Excerpt to read
'''
Analysis of 3 Changes in TDS & TCS introduced w.e.f 1st July, 2021

Introduction of TDS on Purchase of Goods @ 0.1%

A new Section 194Q is introduces in Finance Bill 2021 requiring a person to deduct tax at source an amount equal to 0.10 percent for paying any sum to any resident (hereafter in this section referred to as the seller) for purchase of any goods of the value exceeding ₹ 50.00 lakhs in any previous year. The provisions of this section are applicable w.e.f. 01.07.2021.

TDS is required to be deducted at the time of such credit to the account of the seller or at the time of making payment thereof by any mode whichever is earlier.

A person is required to deduct tax for any payment made to a seller if his total turnover exceeds 10.00 crore during the financial year immediately preceding the financial year, not being a person, as the Central Government may, by notification in the Official Gazette, specify for this purpose, subject to such conditions as may be specified therein.
'''
Aim 1
Count the lines of the records that contain the string "more", treating case as significant, and give only the number.
The text on TDS and TCS changes and the records have no connection to each other.

Source records
'''
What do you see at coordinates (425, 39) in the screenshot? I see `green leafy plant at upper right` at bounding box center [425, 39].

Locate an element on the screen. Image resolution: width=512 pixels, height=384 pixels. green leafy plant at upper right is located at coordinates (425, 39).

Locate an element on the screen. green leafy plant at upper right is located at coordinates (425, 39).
'''
'''
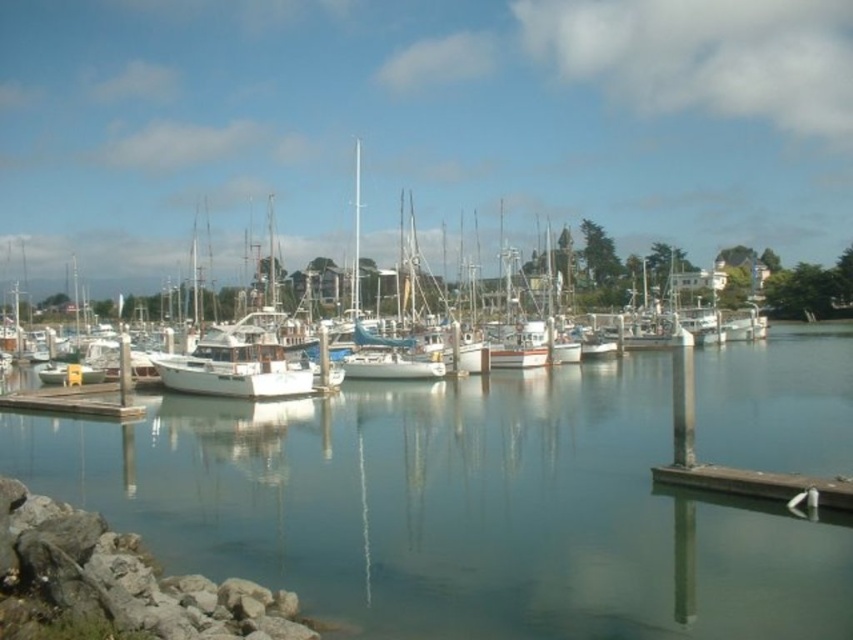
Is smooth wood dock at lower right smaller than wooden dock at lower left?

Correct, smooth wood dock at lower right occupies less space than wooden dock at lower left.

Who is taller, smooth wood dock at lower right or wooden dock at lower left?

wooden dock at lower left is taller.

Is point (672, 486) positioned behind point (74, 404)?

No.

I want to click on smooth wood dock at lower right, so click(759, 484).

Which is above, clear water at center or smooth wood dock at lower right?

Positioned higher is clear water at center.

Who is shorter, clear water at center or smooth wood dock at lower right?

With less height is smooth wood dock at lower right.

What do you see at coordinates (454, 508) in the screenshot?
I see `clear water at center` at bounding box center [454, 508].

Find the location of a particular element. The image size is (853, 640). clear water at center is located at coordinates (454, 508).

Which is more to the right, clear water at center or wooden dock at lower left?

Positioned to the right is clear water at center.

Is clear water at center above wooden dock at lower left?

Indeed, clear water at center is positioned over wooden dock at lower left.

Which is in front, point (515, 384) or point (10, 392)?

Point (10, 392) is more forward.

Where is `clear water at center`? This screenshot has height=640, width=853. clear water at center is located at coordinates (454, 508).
'''
Aim 2
Copy the text on TDS and TCS changes word for word from "Analysis of 3" up to and including "whichever is earlier.".

Problem solution 1
2

Problem solution 2
Analysis of 3 Changes in TDS & TCS introduced w.e.f 1st July, 2021

Introduction of TDS on Purchase of Goods @ 0.1%

A new Section 194Q is introduces in Finance Bill 2021 requiring a person to deduct tax at source an amount equal to 0.10 percent for paying any sum to any resident (hereafter in this section referred to as the seller) for purchase of any goods of the value exceeding ₹ 50.00 lakhs in any previous year. The provisions of this section are applicable w.e.f. 01.07.2021.

TDS is required to be deducted at the time of such credit to the account of the seller or at the time of making payment thereof by any mode whichever is earlier.